Wild Sky proposal presented
A bipartisan agreement to create a wilderness area northeast of Seattle was presented to the chairman of the U.S. House Resources Committee on Thursday, despite some election-year jockeying for position.
Rep. George Nethercutt, R-Wash., who is running for the Senate against incumbent Patty Murray, took the new Wild Sky proposal to Rep. Richard Pombo, R-Calif., and then announced the news to reporters.
Murray, D-Wash., and Rep. Rick Larsen, D-Wash., who worked out the proposal with Nethercutt, had thought the three would make a joint announcement. In the end, the Democrats said, it is creating the long-sought wilderness that is most important.
“I’m willing to work with anyone and everyone, including the guy who wants my job, to get this done,” Murray said.
Nethercutt presented a map that the three Washington lawmakers had agreed upon to Pombo, who has the power to put it up for a vote. The new proposal would create a 103,661-acre wilderness in the Cascade Range. That’s 2,688 acres less than a bill by Murray that previously passed the Senate but stalled in the GOP-controlled House.
Nethercutt said he visited the proposed area in April and came away impressed.
“I said ‘Richard, it’s beautiful, and it needs to be preserved,’.” Nethercutt said. “I made it clear that I want a bill. I want something to move.”
Murray said all the key low-elevation acreage has been preserved in the new proposal. Removal of that land would be a deal breaker, she said.
While Nethercutt had hoped that Pombo would agree to put the bill up for a vote, with a goal of getting it to the president’s desk this year, Pombo agreed only to schedule a hearing on July 22.

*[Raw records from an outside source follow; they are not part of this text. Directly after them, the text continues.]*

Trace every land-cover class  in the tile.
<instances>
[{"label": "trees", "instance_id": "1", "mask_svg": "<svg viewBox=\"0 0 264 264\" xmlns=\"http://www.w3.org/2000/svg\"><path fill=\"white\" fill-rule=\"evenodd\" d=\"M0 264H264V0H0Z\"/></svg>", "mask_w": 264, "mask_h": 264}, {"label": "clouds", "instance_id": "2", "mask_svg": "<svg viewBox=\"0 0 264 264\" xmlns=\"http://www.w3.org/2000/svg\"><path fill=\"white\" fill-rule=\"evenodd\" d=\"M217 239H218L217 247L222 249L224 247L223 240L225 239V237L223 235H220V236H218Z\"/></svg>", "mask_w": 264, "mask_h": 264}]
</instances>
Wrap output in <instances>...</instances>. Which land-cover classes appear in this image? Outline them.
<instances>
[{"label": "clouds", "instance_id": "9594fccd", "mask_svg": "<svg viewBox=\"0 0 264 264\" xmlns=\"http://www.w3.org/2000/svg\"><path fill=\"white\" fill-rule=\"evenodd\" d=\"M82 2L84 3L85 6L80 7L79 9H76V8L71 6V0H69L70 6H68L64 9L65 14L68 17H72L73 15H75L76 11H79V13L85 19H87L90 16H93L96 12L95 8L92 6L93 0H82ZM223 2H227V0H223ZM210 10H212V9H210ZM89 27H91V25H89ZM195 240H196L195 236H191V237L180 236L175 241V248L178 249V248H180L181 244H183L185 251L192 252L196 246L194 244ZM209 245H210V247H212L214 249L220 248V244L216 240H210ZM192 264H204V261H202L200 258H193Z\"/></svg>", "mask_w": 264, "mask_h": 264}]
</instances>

“We were hoping for more,” said Alex Conant, a spokesman for Nethercutt. “We remain real optimistic we’re going to get a bill through this year.”
It is now a race against time to get the proposal through the House and Senate, the lawmakers said, because Congress has only 19 more scheduled days for this year’s session.

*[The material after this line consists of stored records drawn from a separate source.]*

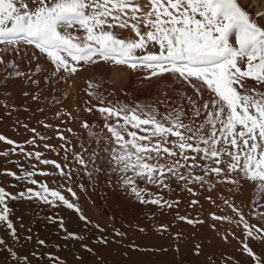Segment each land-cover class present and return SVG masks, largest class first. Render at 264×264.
<instances>
[{
    "label": "snow or ice",
    "instance_id": "obj_1",
    "mask_svg": "<svg viewBox=\"0 0 264 264\" xmlns=\"http://www.w3.org/2000/svg\"><path fill=\"white\" fill-rule=\"evenodd\" d=\"M112 77L113 83L138 78L136 91L141 93L171 88L172 106L161 114L151 104L109 99L112 93L106 95L102 85ZM17 88L38 104L63 105L72 93L76 101L84 93L82 104L55 115L62 124V118L77 123L94 146L82 143L80 151L70 150L71 141L57 131L63 142L60 162L25 148L35 146L37 138L52 139L36 128L22 125L34 134L24 144L0 134V142L12 146L0 151V157L19 155L52 166L46 170L37 163H17L19 172H0L18 189L10 192L0 186V228L11 241L33 240L31 228L21 238L16 222L24 229L25 217L15 216L12 204L33 210V222H39L35 209L62 207L74 213L82 227L69 230L61 216L48 215L46 222L55 226L65 245L78 244L91 264H105L101 246L110 247L112 241L86 214V204L70 186L82 171L93 185L103 176L109 188L124 193L130 202L161 210L179 207V199L161 194L174 191L173 181L192 197L198 195L197 188L215 191V197L209 194L205 200L228 214L209 212L212 223L178 213L176 219L193 228L207 224L211 240L222 245L236 241L247 258L241 264H264V0H0V89L7 95ZM66 131L75 135L71 127ZM43 147L60 155L55 145ZM77 187L84 189L82 184ZM246 187L247 197L237 202ZM199 204L193 198L188 207ZM220 224L228 227L221 229ZM168 227L155 230L166 232ZM86 230L101 233L92 246ZM112 232L114 238L125 235L115 227ZM36 244L45 246L46 241L37 239ZM131 247L144 255L167 251L163 246ZM191 255L193 264H201V257L203 264L233 260L223 252L219 257L214 250L205 252L200 243ZM45 258L47 264H66L51 252H21L0 237V264H39ZM76 260L88 264L84 256Z\"/></svg>",
    "mask_w": 264,
    "mask_h": 264
},
{
    "label": "rangeland",
    "instance_id": "obj_2",
    "mask_svg": "<svg viewBox=\"0 0 264 264\" xmlns=\"http://www.w3.org/2000/svg\"><path fill=\"white\" fill-rule=\"evenodd\" d=\"M143 2V0H142ZM127 35V33H124ZM116 71H120L117 69ZM112 79H106L102 85V90H106L105 94L112 93L109 99H119L123 103H141L151 104L159 113L164 114L172 106L168 100L172 96L173 89H157L151 94L147 92L141 93L136 91L140 87L138 78L136 82H130L127 80L112 82ZM48 95L47 93H45ZM73 96L76 93H72L67 101L63 105H55L47 101L37 103L29 99H25L22 96L20 90L9 89L8 94L5 95L4 91L0 89V134L16 141L17 143L24 144V141L31 139L33 133L22 127L23 124H27L29 128H36L37 132L41 135L50 136L52 139L47 141H39L37 138V144L35 146L24 145L28 150L41 151L44 153V158L55 159L63 162V151L59 148V144L63 143L56 136V132L60 131L66 135L71 141L69 145L70 150L80 151V144H85L86 147L92 148L94 144L91 141L85 140V133L79 129L78 124L74 122L61 123V119H58L55 113L59 110H72L77 107L78 104H82L84 99H87L84 93H80L81 99L73 100ZM48 100H51V95H48ZM3 104H8L9 107L4 109ZM28 110L25 111L24 109ZM39 108H43L44 111H38ZM89 120L95 121V117L87 116ZM40 121L53 125L52 128H44ZM59 126V128H57ZM71 127L75 133H68L66 129ZM99 131V128L96 129ZM44 143H49L57 147L58 156L43 147ZM10 147L3 142H0V151H7ZM11 161V162H10ZM24 164L28 166L29 163H37V167L44 168L46 170H52V166L39 165L36 161L29 162L27 158L19 155H10L9 157H0V172L4 169H10L19 172L16 164ZM71 164V160H69ZM37 179H43L37 177ZM50 179V178H49ZM75 182L70 183V186L77 191V194L81 197V202L86 204V214L90 216L94 221L101 224L106 229L103 233L110 241L111 246H101V254L105 264H133V262L152 261L155 264H167V262L175 259L176 261H183V264H193V256L191 250L197 243L203 245L205 252L215 251L217 256L221 252L227 257L231 255L233 257L232 264H241L246 257L237 250L236 241H232L228 245H222L217 241L211 240V233L208 225L198 226L193 228L186 223L180 222L176 219L177 213L179 215H187L190 217L203 218L208 220V223H212L209 219V212H217L219 215L228 214V210L219 212L216 207L212 206L205 200V196L211 194L213 197L217 195L215 191L209 193L206 189L197 188L198 195L192 197L187 192H182L176 183L172 182V188L174 191L168 192L164 190L161 194L170 200L179 199L181 202L178 208L172 210H161L156 206H143L133 202H130L126 195L118 190L109 188L105 182V177L101 176L96 184H91L88 181L87 176L83 175V172L76 174L74 178ZM15 183L11 177L6 175H0V186L6 188L10 192H15L18 189L11 187ZM77 184L84 185V189L81 190L77 187ZM157 191V189H153ZM248 189L246 187L243 196H237L236 201L239 202L245 199L248 195ZM223 194V193H220ZM198 199L200 204L195 208H189V202L191 199ZM95 202V204L93 203ZM11 203V202H10ZM15 209V216L23 215L24 229L20 228V222H16L17 229L21 238L27 235V229L31 228V235L33 240L31 242L23 241L13 242L7 236L6 230L0 228V237H4L8 240L14 248L21 252L30 253L32 251L37 252H51L54 256H59L66 261V264H79L76 260L77 256H84L88 260V264H91V258L80 249L76 243H65L59 239L60 233L57 231L54 225L48 224L46 218L48 215L61 216L65 220L66 226L69 230L82 227L77 217L70 210L64 208L51 209L43 207L35 209L39 213L38 221L33 222V210L29 209L27 205H21L15 203L11 205ZM202 206V207H201ZM114 217L115 219H110ZM15 219V217H13ZM160 225H168L166 232H157L155 229ZM221 229H226L228 225L220 224ZM115 227L124 232L123 237H115L112 232V228ZM143 227L144 232H140L139 229ZM86 240L90 246H92V239L101 235L99 230L85 231ZM37 239H44L46 241L45 246H39L36 244ZM60 247L57 249L56 245ZM139 246L140 249L147 248H163L167 249L166 252H155L153 255H144L142 252L133 249L131 246ZM177 247L179 252H176ZM203 257L200 258L201 264H203ZM33 264H36L34 261ZM39 264H47L45 260H41Z\"/></svg>",
    "mask_w": 264,
    "mask_h": 264
}]
</instances>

Nethercutt said President Bush told him during a campaign visit to Spokane last month that he would sign the bill if it reached his desk.
Pombo has long opposed the creation of more wilderness in the United States, and if the bill is put up for a vote, it would be only the second time Pombo has allowed that in his committee, Nethercutt said.
Nethercutt said he did not know what Pombo might change before putting the proposal up for a vote.
“He wants to look at the boundaries,” Nethercutt said.
Murray said any changes would void the agreement.
With the Murray-Nethercutt race one of the most closely watched in the nation, the proposal is loaded with political baggage.
“This is all taking place in the context of one of the most high-profile Senate races in the country,” Larsen said.
Nethercutt has trailed the incumbent in polls and fund-raising, but President Bush came to Spokane in June to campaign for him, and First Lady Laura Bush is hosting a fund-raiser in Washington, D.C.
Murray’s bill would have permanently banned development in about 106,000 acres in the Cascade Range. It twice passed the Senate but met resistance in the House, where GOP leaders were concerned it went too far to halt logging and other economic activity.